Saturday, March 15, 2014

Sherlock Holmes Consulting Detective

And now for something completely different.  Sherlock Holmes Consulting Detective is a very different kind of game.  This game can be played by anywhere from one to however many people you want, but any more than four or five would probably get unwieldy.  The basic gist of the game is that you are assisting Sherlock Holmes solve crimes throughout London.  The game comes with 10 separate cases, organized chronologically.  Each case has its own booklet.  The booklets contain specific encounters that relate to the case being worked, as well as the final solution and scoring track.
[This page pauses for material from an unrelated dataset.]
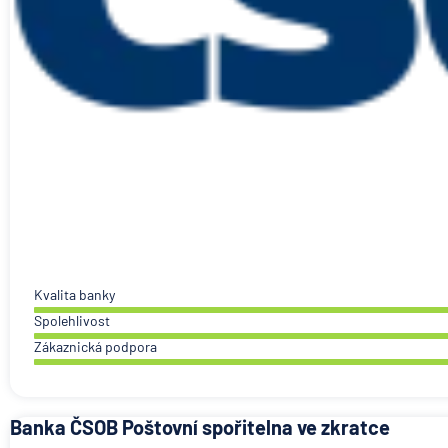
Kvalita banky
Spolehlivost
Zákaznická podpora
Banka ČSOB Poštovní spořitelna ve zkratce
The way that the game works is that the players "move around" London investigating leads.  The players have the case book, as well as newspapers, a map of London, and a Directory of individuals.  If you learn about someone that you want to question about the case, you look them up in the Directory and that will tell you a letter/number combination to look for in the case book.  You then read the section under that letter/number combination, and you may or may not learn additional details of the case.  When you feel that you can solve the case, you flip to the end of the case book, where you will have a series of questions.  Write down your answers.  Then flip the page and get the REAL solution from Sherlock Holmes himself.  The scoring track is also here.  The way scoring works is that you get points from answering questions correctly, and you lose points for each lead that you used that Sherlock Holmes did not in his investigation.  So, if you spend a lot of time running around chasing false leads, you can lose a lot of points.  You can then compare your score to the Great Detective, who always scores 100.

The game can be played competitively, or cooperatively.  Even if played competitively, you are all still part of the team.  The only difference is that at any point in the investigation someone can declare that they have the solution.  They then look at the final questions and writes down their answers in secret, and the rest of the crew continues to follow leads.  This continues until the last person writes down their answers, and then you go to the final solution to check scores.  Obviously, the person who stopped searching first loses less points for leads followed, but they also might miss out on information that the others dig up while they continue the investigation.  Highest score then wins.

I'm not sure what I think about this game.  It is very different than any other game that I have, being a straight deduction game.  The mechanics work fairly well, but there really is no way to "lose" the game.  You just might do really poorly and get few or no points.  It is entertaining with the right crowd in the right mood, but that doesn't happen very often.